When news hit the ASX in April that former Billabong executive Paul Naude and his buyout pals at New York-based Sycamore Partners had won the right to exclusively negotiate with Billabong’s board to acquire the company at 60 cents a share, few doubted a deal would be done.
UBS analyst Ben Gilbert said there was a 70-80 per cent chance the Sycamore bid would succeed. Perhaps that was a little optimistic particularly after Sycamore asked for and was granted an extension in its exclusive takeover talks with Billabong’s board, a signal that Sycamore was discovering all was not what it had foreseen at Billabong.
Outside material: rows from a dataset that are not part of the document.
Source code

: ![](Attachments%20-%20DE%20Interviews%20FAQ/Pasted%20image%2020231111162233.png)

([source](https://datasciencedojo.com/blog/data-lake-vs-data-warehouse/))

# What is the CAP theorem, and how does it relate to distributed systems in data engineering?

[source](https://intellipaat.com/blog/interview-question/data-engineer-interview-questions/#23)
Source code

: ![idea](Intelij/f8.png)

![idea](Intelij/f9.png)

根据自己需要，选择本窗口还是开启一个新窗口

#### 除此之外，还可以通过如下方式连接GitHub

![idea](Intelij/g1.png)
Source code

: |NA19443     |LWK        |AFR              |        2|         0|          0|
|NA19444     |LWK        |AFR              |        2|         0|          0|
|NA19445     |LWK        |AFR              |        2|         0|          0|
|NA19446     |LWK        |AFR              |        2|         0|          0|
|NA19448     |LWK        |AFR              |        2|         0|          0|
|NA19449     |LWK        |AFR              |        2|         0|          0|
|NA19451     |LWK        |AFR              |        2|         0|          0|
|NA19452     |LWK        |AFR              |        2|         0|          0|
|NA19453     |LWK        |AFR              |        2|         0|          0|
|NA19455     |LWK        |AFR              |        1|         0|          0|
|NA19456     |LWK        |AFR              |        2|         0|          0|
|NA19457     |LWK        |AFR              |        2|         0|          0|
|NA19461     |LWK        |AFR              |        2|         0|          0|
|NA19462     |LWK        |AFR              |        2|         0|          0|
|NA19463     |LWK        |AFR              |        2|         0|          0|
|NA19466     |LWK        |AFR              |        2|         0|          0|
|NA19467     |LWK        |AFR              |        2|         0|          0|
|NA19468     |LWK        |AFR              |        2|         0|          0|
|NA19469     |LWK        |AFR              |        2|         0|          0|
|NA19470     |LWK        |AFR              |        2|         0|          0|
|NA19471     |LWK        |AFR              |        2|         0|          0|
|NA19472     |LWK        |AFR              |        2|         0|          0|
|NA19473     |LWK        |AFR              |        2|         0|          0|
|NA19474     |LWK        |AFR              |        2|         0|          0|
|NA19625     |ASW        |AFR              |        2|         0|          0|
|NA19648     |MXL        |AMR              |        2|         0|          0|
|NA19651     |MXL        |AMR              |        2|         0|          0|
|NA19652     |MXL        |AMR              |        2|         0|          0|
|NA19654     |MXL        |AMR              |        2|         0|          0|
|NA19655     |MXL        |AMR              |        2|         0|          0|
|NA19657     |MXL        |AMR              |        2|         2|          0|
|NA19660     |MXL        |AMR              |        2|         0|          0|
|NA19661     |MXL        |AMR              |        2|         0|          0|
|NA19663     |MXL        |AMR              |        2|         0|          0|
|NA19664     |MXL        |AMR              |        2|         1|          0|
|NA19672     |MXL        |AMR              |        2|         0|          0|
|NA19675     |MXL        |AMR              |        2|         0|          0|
Perhaps Sycamore should have bid 53-55 cents a share for the company, a price that UBS’ Gilbert says the stock is worth. At 55 cents a share Billabong’s enterprise value is $390 million compared with a $415 million enterprise value at 60 cents a share, says Gilbert.
Now after almost two months of talks Billabong says Sycamore has withdrawn its offer. Not only that but rival buyout firm, California-based Altamont Capital Partners, have also stepped back from seeking control of the company. Sycamore and Altamont did not submit a formal takeover bid to Billabong’s board.
Not surprisingly Billabong’s stock has plummeted. AT 1131 AEST they were down 20 cents, or 44 per cent, to 25.5 cents. Billabong’s shares have fallen 71 per cent since February 22 when it revealed a net loss of $536.6 million in the six months to December 31.
Today in an ASX statement, Billabong said Sycamore and Altamont are in discussions with its board for “alternative refinancing and asset sale transactions, the proceeds of which would be used to repay in full the company’s existing syndicated debt facilities”.
As of December 31 Billabong had net debt of $152.2 million. Gilbert at UBS says Billabong needs to raise $100 million “in the absence of a bid”. The distraction of the latest bid and deteriorating retail conditions is not helping Billabong’s fundamental business. Management is distracted.
Billabong today said its “Australasian trading is below expectations” particularly at its Australian stores. On a comparable store basis, year-to-date sales are 5.4 per cent below the same period a year ago. Gross profit is down 2.3 per cent in the year-to-date from the same period a year ago.
Not surprisingly, in Europe Billabong says its business “remains weak”. An e-commerce start-up has had losses “$4 million larger than anticipated”.
All this has resulted in the company cutting its earnings before interest, taxation, depreciation and amortisation by as much as 21 per cent, to $67 million from a February forecast of as much as $85 million.
Billabong won’t comment whether or how much of a stake, if any, the buyout firms want for injecting cash into a business that is plainly deteriorating before their very eyes. Perhaps the two private equity buyers are keeping discussions going knowing they can pick up the most valuable parts of the business – perhaps the Australian and US operations while scaling back forays into non surfwear items – if they stick around and submit various debt refinancing schemes to Billabong's board while the company gets more desperate as its cash flow deteriorates.
That is a gloomy prospect for those who have not sold out of Billabong stock.